# [Task A]
Repeat word for word the part of the American chestnut article starting with "An estimated 4" and going on through "the American chestnut.".
# [Task B]
Carry on the article about the American chestnut's comeback, starting after its last sentence.

# [Text under study]
=======

Near-extinct American chestnut trees make comeback with help from genetic modification

The near-extinct American chestnut looks set to make a comeback. Genetically modified trees, which are resistant to a deadly fungus that has decimated the species, have produced the first resistant chestnuts. From these seeds, countless resistant trees could be grown in the wild.

An estimated 4 billion American chestnut trees (Castanea dentata) once covered the US, accounting for a quarter of all US hardwood trees. But in around 1900, a lethal fungus called Cryphonectria parasitica was accidentally imported in chestnut trees from Asia, and by the 1950s it had almost completely wiped out the American chestnut.

Over the past 20 years, the American Chestnut Research and Restoration Project has been trying to turn the situation around. Led by William Powelland Charles Maynard of the State University of New York in Syracuse, the team has used genetic engineering to create a strain of fungus-resistant chestnuts called Darling4. Powell and Maynard’s group have now shown that the Darling4 trees and their first-generation offspring are more resistant than unaltered American chestnuts, but less so than the naturally resistant Chinese chestnuts.

=======

# [Listed entries]
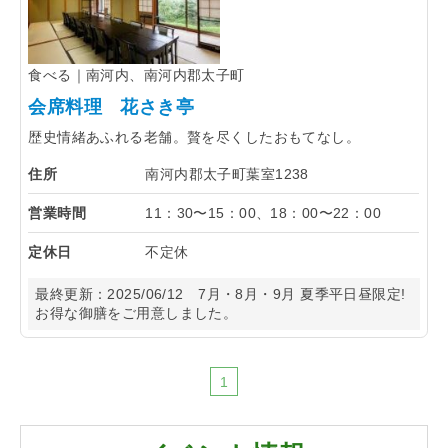
食べる｜南河内、南河内郡太子町
会席料理 花さき亭
歴史情緒あふれる老舗。贅を尽くしたおもてなし。
住所
南河内郡太子町葉室1238
営業時間
11：30〜15：00、18：00〜22：00
定休日
不定休
最終更新：
2025/06/12
7月・8月・9月 夏季平日昼限定!
お得な御膳をご用意しました。
1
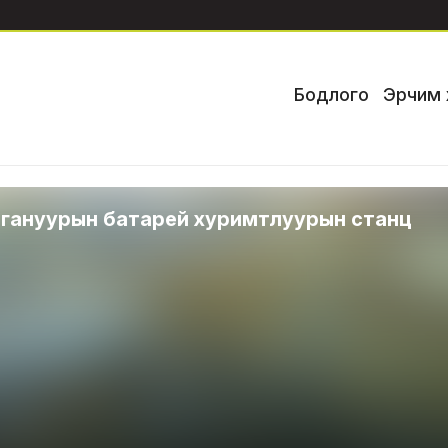
Бодлого
Эрчим 
агануурын батарей хуримтлуурын станц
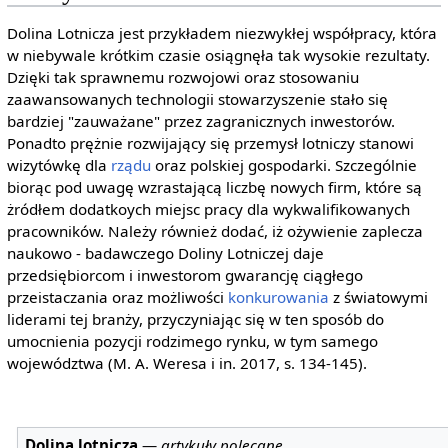
Dolina Lotnicza jest przykładem niezwykłej współpracy, która
w niebywale krótkim czasie osiągnęła tak wysokie rezultaty.
Dzięki tak sprawnemu rozwojowi oraz stosowaniu
zaawansowanych technologii stowarzyszenie stało się
bardziej "zauważane" przez zagranicznych inwestorów.
Ponadto prężnie rozwijający się przemysł lotniczy stanowi
wizytówkę dla
rządu
oraz polskiej gospodarki. Szczególnie
biorąc pod uwagę wzrastającą liczbę nowych firm, które są
żródłem dodatkoych miejsc pracy dla wykwalifikowanych
pracowników. Należy również dodać, iż ożywienie zaplecza
naukowo - badawczego Doliny Lotniczej daje
przedsiębiorcom i inwestorom gwarancję ciągłego
przeistaczania oraz możliwości
konkurowania
z światowymi
liderami tej branży, przyczyniając się w ten sposób do
umocnienia pozycji rodzimego rynku, w tym samego
województwa (M. A. Weresa i in. 2017, s. 134-145).
Dolina lotnicza
—
artykuły polecane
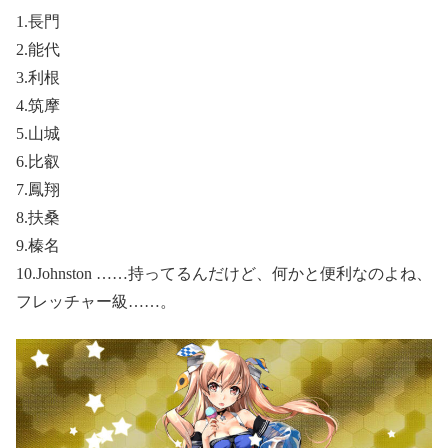
1.長門
2.能代
3.利根
4.筑摩
5.山城
6.比叡
7.鳳翔
8.扶桑
9.榛名
10.Johnston ……持ってるんだけど、何かと便利なのよね、
フレッチャー級……。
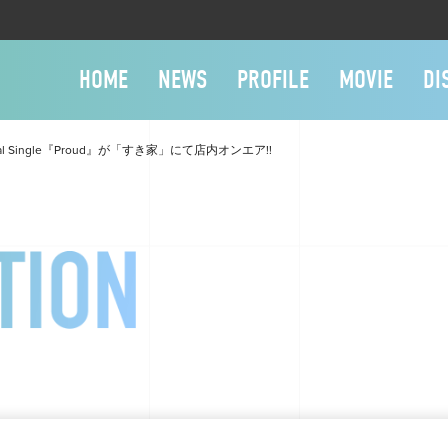
HOME
NEWS
PROFILE
MOVIE
DI
gital Single『Proud』が「すき家」にて店内オンエア!!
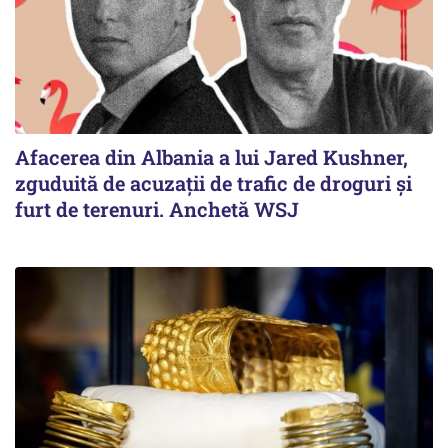
Afacerea din Albania a lui Jared Kushner,
zguduită de acuzații de trafic de droguri și
furt de terenuri. Anchetă WSJ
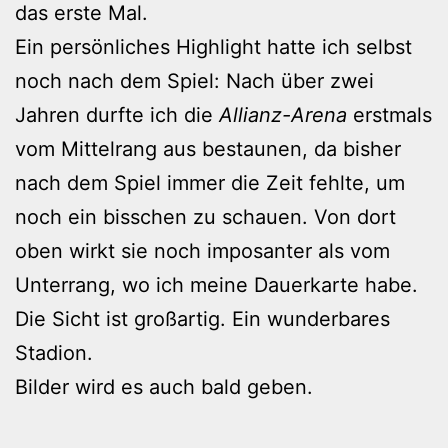
das erste Mal.
Ein persönliches Highlight hatte ich selbst
noch nach dem Spiel: Nach über zwei
Jahren durfte ich die
Allianz-Arena
erstmals
vom Mittelrang aus bestaunen, da bisher
nach dem Spiel immer die Zeit fehlte, um
noch ein bisschen zu schauen. Von dort
oben wirkt sie noch imposanter als vom
Unterrang, wo ich meine Dauerkarte habe.
Die Sicht ist großartig. Ein wunderbares
Stadion.
Bilder wird es auch bald geben.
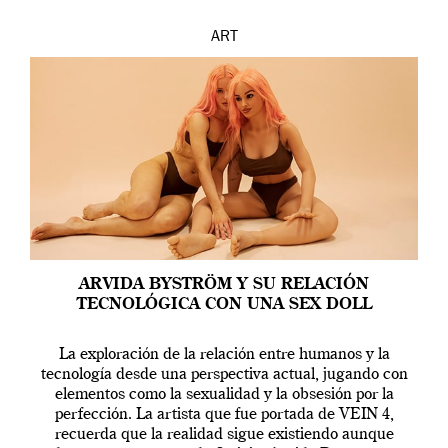
ART
ARVIDA BYSTRÖM Y SU RELACIÓN
TECNOLÓGICA CON UNA SEX DOLL
La exploración de la relación entre humanos y la
tecnología desde una perspectiva actual, jugando con
elementos como la sexualidad y la obsesión por la
perfección. La artista que fue portada de VEIN 4,
recuerda que la realidad sigue existiendo aunque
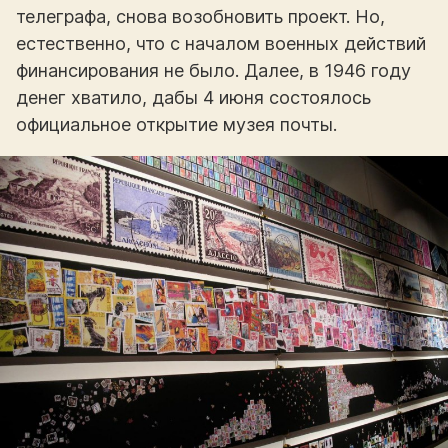
телеграфа, снова возобновить проект. Но,
естественно, что с началом военных действий
финансирования не было. Далее, в 1946 году
денег хватило, дабы 4 июня состоялось
официальное открытие музея почты.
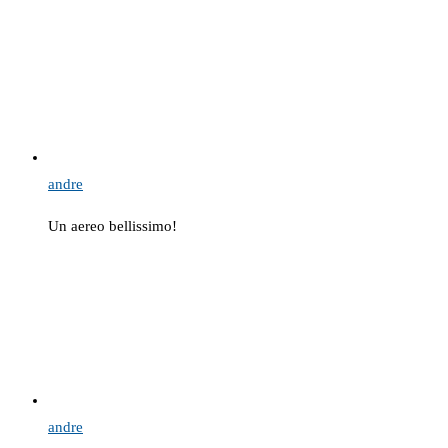
andre
Un aereo bellissimo!
andre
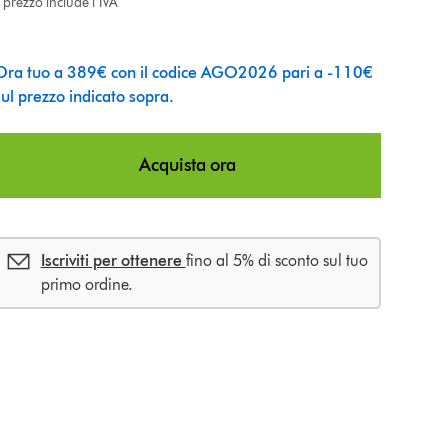
l prezzo include l’IVA
Ora tuo a 389€ con il codice AGO2026 pari a -110€
sul prezzo indicato sopra.
Acquista ora
Iscriviti per ottenere
fino al 5% di sconto sul tuo
primo ordine.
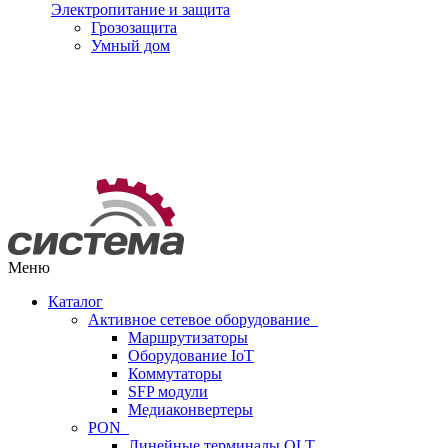
Электропитание и защита
Грозозащита
Умный дом
Меню
Каталог
Активное сетевое оборудование
Маршрутизаторы
Оборудование IoT
Коммутаторы
SFP модули
Медиаконвертеры
PON
Линейные терминалы OLT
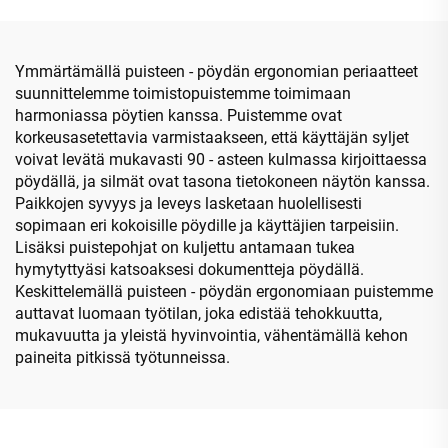
sihteerituoli Kiinasta
Ymmärtämällä puisteen - pöydän ergonomian periaatteet
suunnittelemme toimistopuistemme toimimaan
harmoniassa pöytien kanssa. Puistemme ovat
korkeusasetettavia varmistaakseen, että käyttäjän syljet
voivat levätä mukavasti 90 - asteen kulmassa kirjoittaessa
pöydällä, ja silmät ovat tasona tietokoneen näytön kanssa.
Paikkojen syvyys ja leveys lasketaan huolellisesti
sopimaan eri kokoisille pöydille ja käyttäjien tarpeisiin.
Lisäksi puistepohjat on kuljettu antamaan tukea
hymytyttyäsi katsoaksesi dokumentteja pöydällä.
Keskittelemällä puisteen - pöydän ergonomiaan puistemme
auttavat luomaan työtilan, joka edistää tehokkuutta,
mukavuutta ja yleistä hyvinvointia, vähentämällä kehon
paineita pitkissä työtunneissa.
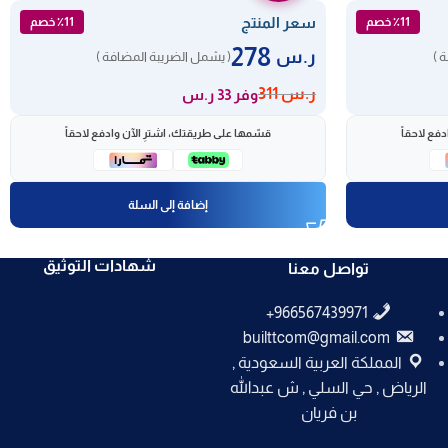
سعر المنتج
٪11 خصم
٪11 خصم
278
ر.س
 )
( يشمل الضريبة المضافة )
ر.س
311
وفر 33 ر.س
فع لاحقاً
قسّمها على طريقتك، اشترِ الآن وادفع لاحقاً
إضافة إلى السلة
شهادات التوثيق
تواصل معنا
builttcom@gmail.com
المملكة العربية السعودية ,
الرياض , حي السلي , ش عبدالله
بن فريان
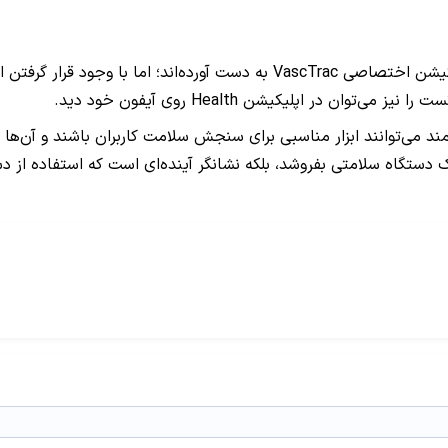
VascTrac
به دست آورده‌اند؛ اما با وجود قرار گرف
ست را نیز می‌توان در اپلیکیشن
Health
روی آیفون خود دید.
د می‌توانند ابزار مناسبی برای سنجش سلامت کاربران باشند و آن‌ها را
دستگاه سلامتی بفروشد، بلکه نشانگر آینده‌ای است که استفاده از دس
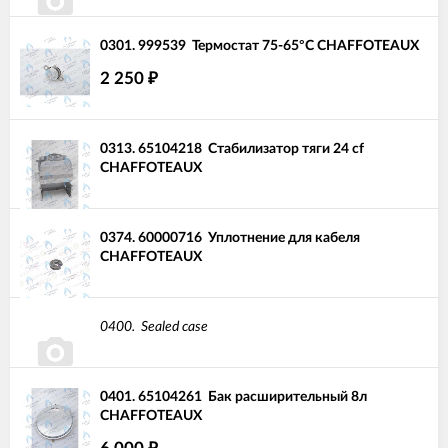
0301.
999539
Термостат 75-65°C CHAFFOTEAUX
2 250
₽
0313.
65104218
Стабилизатор тяги 24 cf
CHAFFOTEAUX
0374.
60000716
Уплотнение для кабеля
CHAFFOTEAUX
0400.
Sealed case
0401.
65104261
Бак расширительный 8л
CHAFFOTEAUX
₽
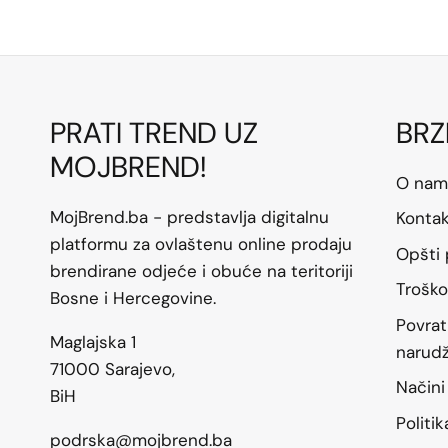
PRATI TREND UZ
BRZ
MOJBREND!
O nam
MojBrend.ba - predstavlja digitalnu
Konta
platformu za ovlaštenu online prodaju
Opšti 
brendirane odjeće i obuće na teritoriji
Troško
Bosne i Hercegovine.
Povrat
Maglajska 1
narud
71000 Sarajevo,
Načini
BiH
Politi
podrska@mojbrend.ba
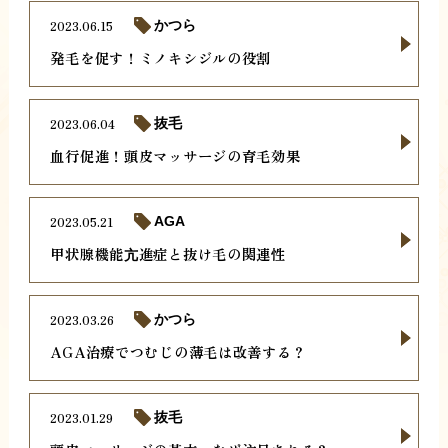
2023.06.15
かつら
発毛を促す！ミノキシジルの役割
2023.06.04
抜毛
血行促進！頭皮マッサージの育毛効果
2023.05.21
AGA
甲状腺機能亢進症と抜け毛の関連性
2023.03.26
かつら
AGA治療でつむじの薄毛は改善する？
2023.01.29
抜毛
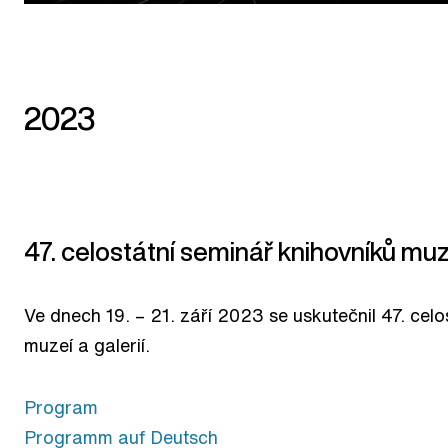
2023
47. celostátní seminář knihovníků muze
Ve dnech 19. – 21. září 2023 se uskutečnil 47. cel
muzeí a galerií.
Program
Programm auf Deutsch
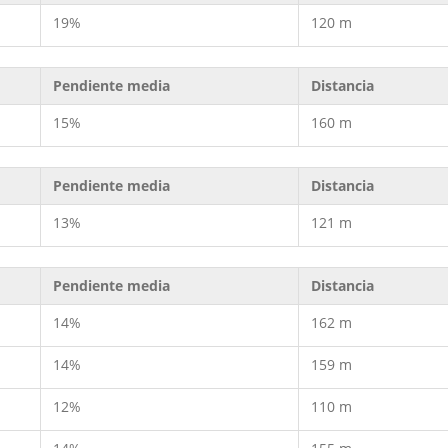
19%
120 m
Pendiente media
Distancia
15%
160 m
Pendiente media
Distancia
13%
121 m
Pendiente media
Distancia
14%
162 m
14%
159 m
12%
110 m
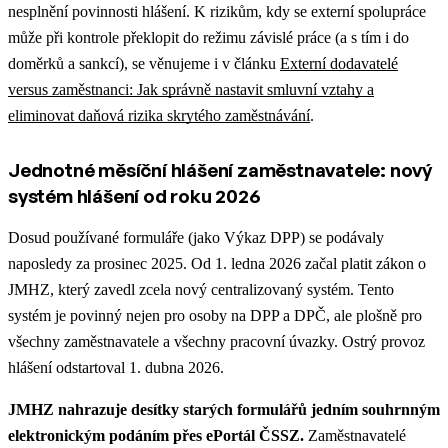
nesplnění povinnosti hlášení. K rizikům, kdy se externí spolupráce
může při kontrole překlopit do režimu závislé práce (a s tím i do
doměrků a sankcí), se věnujeme i v článku
Externí dodavatelé
versus zaměstnanci: Jak správně nastavit smluvní vztahy a
eliminovat daňová rizika skrytého zaměstnávání
.
Jednotné měsíční hlášení zaměstnavatele: nový
systém hlášení od roku 2026
Dosud používané formuláře (jako Výkaz DPP) se podávaly
naposledy za prosinec 2025. Od 1. ledna 2026 začal platit zákon o
JMHZ, který zavedl zcela nový centralizovaný systém. Tento
systém je povinný nejen pro osoby na DPP a DPČ, ale plošně pro
všechny zaměstnavatele a všechny pracovní úvazky. Ostrý provoz
hlášení odstartoval 1. dubna 2026.
JMHZ nahrazuje desítky starých formulářů jedním souhrnným
elektronickým podáním přes ePortál ČSSZ.
Zaměstnavatelé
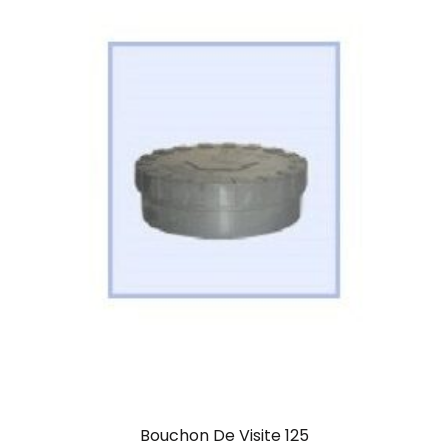
Bouchon De Visite 125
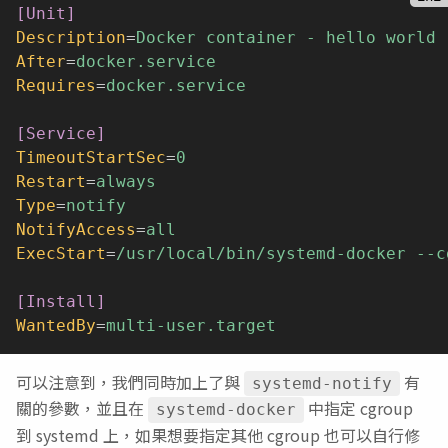
[Unit]
Description
=
Docker container - hello world
After
=
docker.service
Requires
=
docker.service
[Service]
TimeoutStartSec
=
0
Restart
=
always
Type
=
notify
NotifyAccess
=
all
ExecStart
=
/usr/local/bin/systemd-docker --c
[Install]
WantedBy
=
multi-user.target
可以注意到，我們同時加上了與
有
systemd-notify
關的參數，並且在
中指定 cgroup
systemd-docker
到 systemd 上，如果想要指定其他 cgroup 也可以自行修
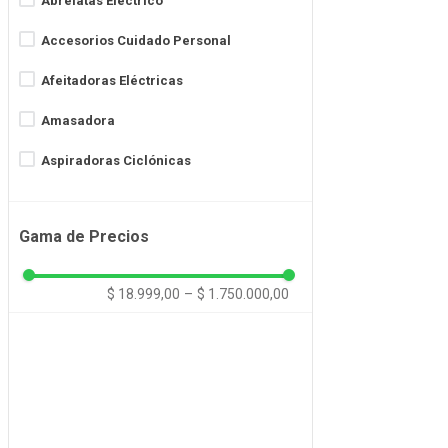
Abrelatas Eléctrico
1240 W
Accesorios Cuidado Personal
1270 W
Afeitadoras Eléctricas
1300 W
Amasadora
Ver más 63
Aspiradoras Ciclónicas
Aspiradoras de Mano
Gama de Precios
Aspiradoras Robot
Aspiradoras Trineo
$ 18.999,00
–
$ 1.750.000,00
Aspiradoras Verticales
Balanzas de Baño
Ver más 54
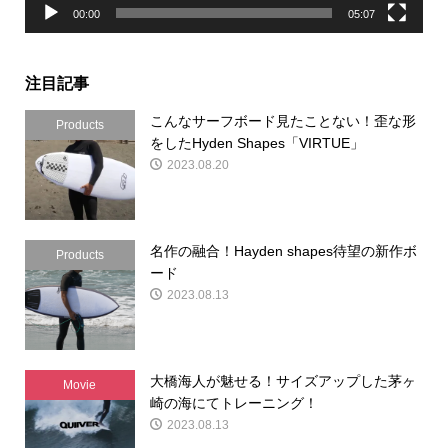
00:00
05:07
注目記事
こんなサーフボード見たことない！歪な形
Products
をしたHyden Shapes「VIRTUE」
2023.08.20
名作の融合！Hayden shapes待望の新作ボ
Products
ード
2023.08.13
大橋海人が魅せる！サイズアップした茅ヶ
Movie
崎の海にてトレーニング！
2023.08.13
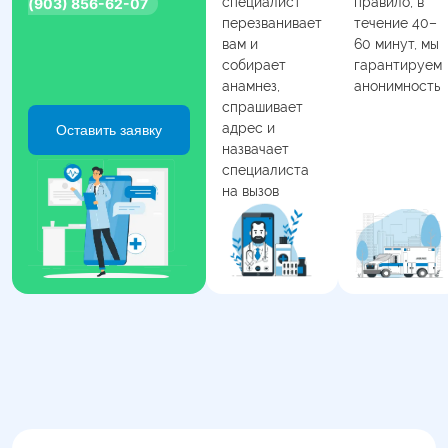
специалист
правило, в
(903) 856-62-07
перезванивает
течение 40–
вам и
60 минут, мы
собирает
гарантируем
анамнез,
анонимность
спрашивает
адрес и
Оставить заявку
назвачает
специалиста
на вызов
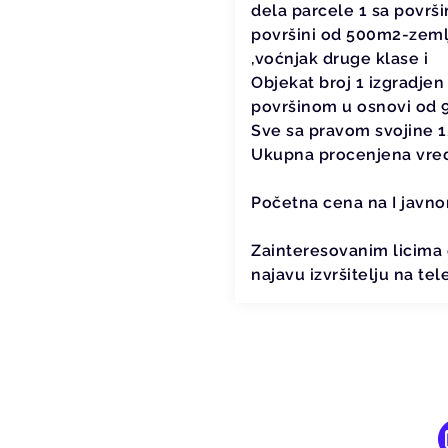
dela parcele 1 sa površ
površini od 500m2-zemlji
,voćnjak druge klase i
Objekat broj 1 izgradje
površinom u osnovi od 9
Sve sa pravom svojine 1
Ukupna procenjena vred
Početna cena na I javno
Zainteresovanim licima
najavu izvršitelju na te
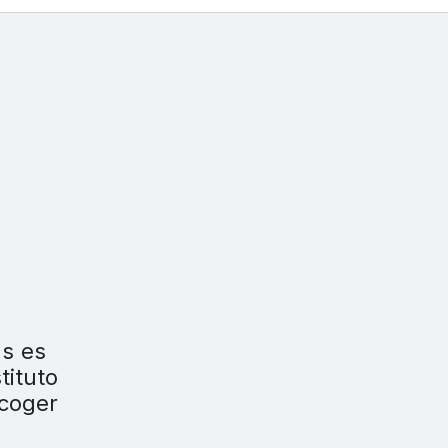
us es
tituto
ecoger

=======

# [Answer box A]
An estimated 4 billion American chestnut trees (Castanea dentata) once covered the US, accounting for a quarter of all US hardwood trees. But in around 1900, a lethal fungus called Cryphonectria parasitica was accidentally imported in chestnut trees from Asia, and by the 1950s it had almost completely wiped out the American chestnut.

# [Answer box B]
The ultimate goal is to release the modified chestnuts into the wild. The team planted the first Darling4 chestnut in 2006, and there are now over 1000 modified trees at various sites in New York state, says Maynard. “We hope to obtain regulatory approval for trees to be grown outside permitted plots within three to five years, at which point our transgenic trees could potentially be planted anywhere in the US,” says Maynard. “Once approved, they’ll be distributed to the public in a not-for-profit programme to restore the American chestnut tree.”